5 Tishrei 5784 Parashat Ha'azinu & Shabbat Shuvah A Wave of Powerful Metaphors Torah Portion: Deuteronomy 32:1-52 Haftarah Portion: Hosea 14:2-10; Micah 7:18-20; Joel 2:15-27
Shalom! This week we're sharing an excerpt from the Taste of Torah archives, written by Rabbi Batsheva Appel, who led ISJL's Spirituality (Rabbinical Services) division from 2006-2009.
The weather that we are familiar with shapes our understanding of different things, including the Torah. Until you’ve spent time in a place where rain is rare and cannot be taken for granted, it’s hard to appreciate just how powerful the water imagery used in the Torah truly is:
Give ear, O heavens, let me speak; Let the earth hear the words I utter! May my teaching come down as the rain, My speech distill as the dew, Like showers on young growth, Like droplets on the grass. [Deuteronomy 32:1-3]
This week’s Torah portion, Ha’azinu, is mainly a poem by Moses as he tries to give the Israelites yet one more lesson before he dies. He begins by asking the heavens and the earth to become part of the audience, as witnesses who will outlast the people present. Then in the doubling typical of biblical poetry, Moses evokes images of water as rain, dew, showers, and droplets. These images are of an essential life-giving element in the wilderness and even after the Israelites will enter the Land. By comparing his words to water, Moses is trying one more time to communicate the essential nature of what he is teaching. His hope is to fix these words in the minds of the Israelites, with a picture of the misfortune that will follow when they do not do as God has asked.

****************************************

:: ASSIGNMENT A ::
Decide whether each statement below agrees with the commentary on Parashat Ha'azinu above, answering yes or no and quoting the words of the commentary that settle it: (i) Rabbi Batsheva Appel led ISJL's Spirituality (Rabbinical Services) division from 2006 to 2009. (ii) Moses asks the heavens and the earth to serve as witnesses who will outlast the people present. (iii) Ha'azinu is mainly a prose account of the Israelites' journey.
:: ASSIGNMENT B ::
According to the commentary on Parashat Ha'azinu, which images of water does Moses evoke?

:: INFORMATION SHOWN ::
****************************************

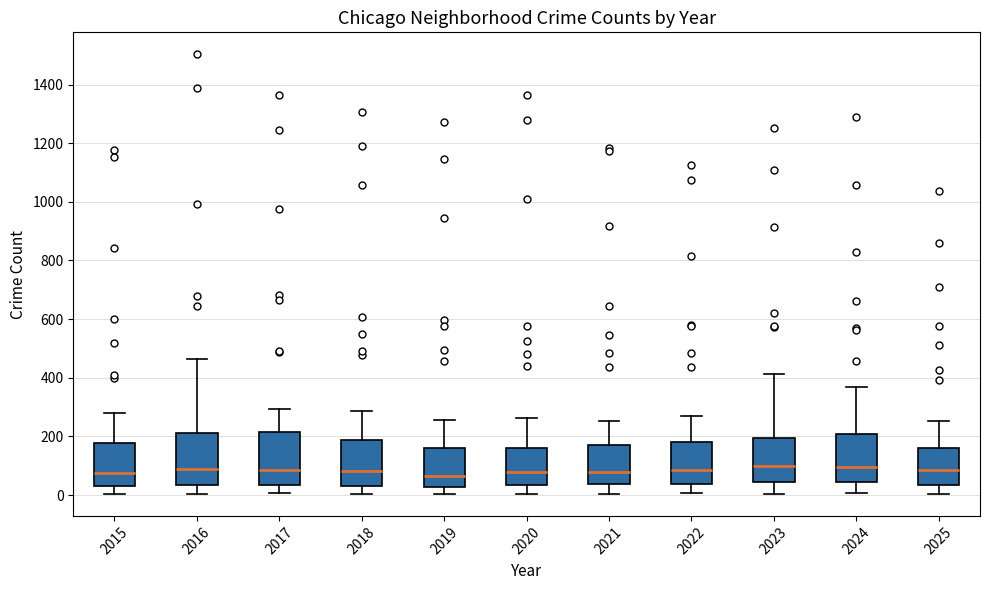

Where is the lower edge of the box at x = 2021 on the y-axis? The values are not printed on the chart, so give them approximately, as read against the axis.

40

****************************************

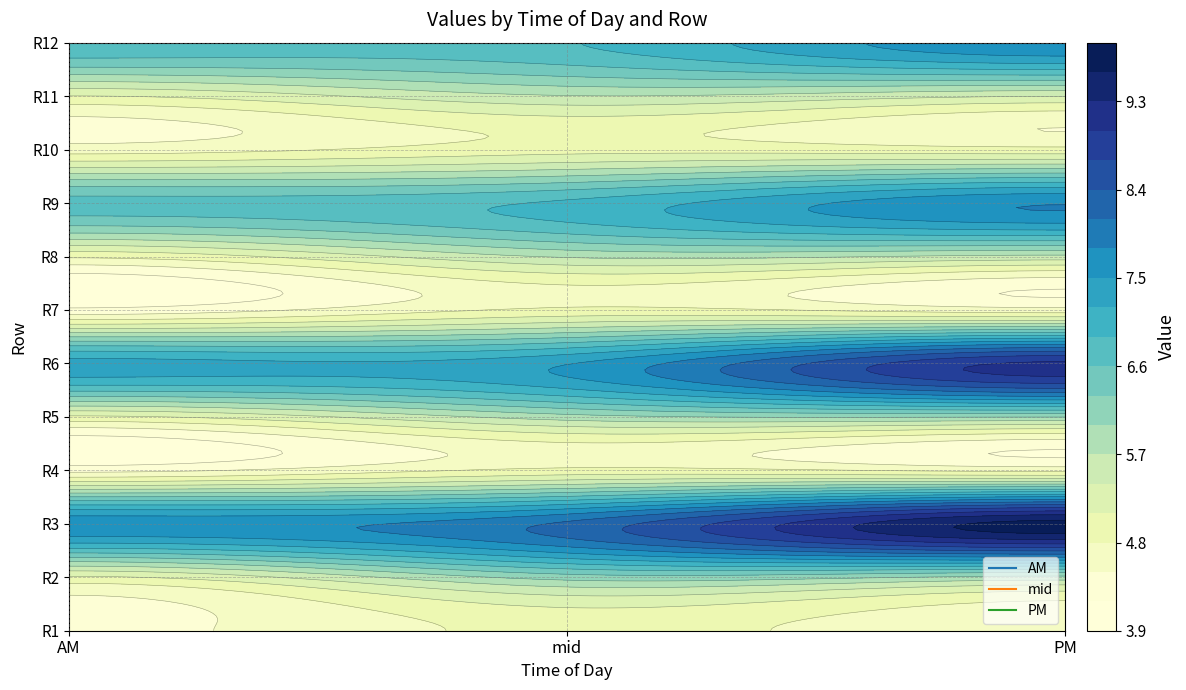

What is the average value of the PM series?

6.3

****************************************

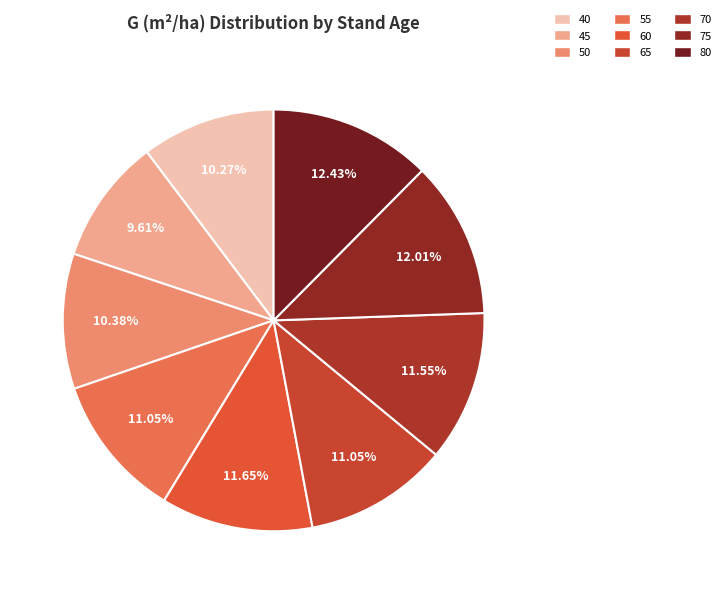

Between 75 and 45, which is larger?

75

****************************************

:: RESULT A ::
(i) Yes: "written by Rabbi Batsheva Appel, who led ISJL's Spirituality (Rabbinical Services) division from 2006-2009"
(ii) Yes: "He begins by asking the heavens and the earth to become part of the audience, as witnesses who will outlast the people present."
(iii) No: "This week’s Torah portion, Ha’azinu, is mainly a poem by Moses as he tries to give the Israelites yet one more lesson before he dies."

:: RESULT B ::
Rain, dew, showers, and droplets.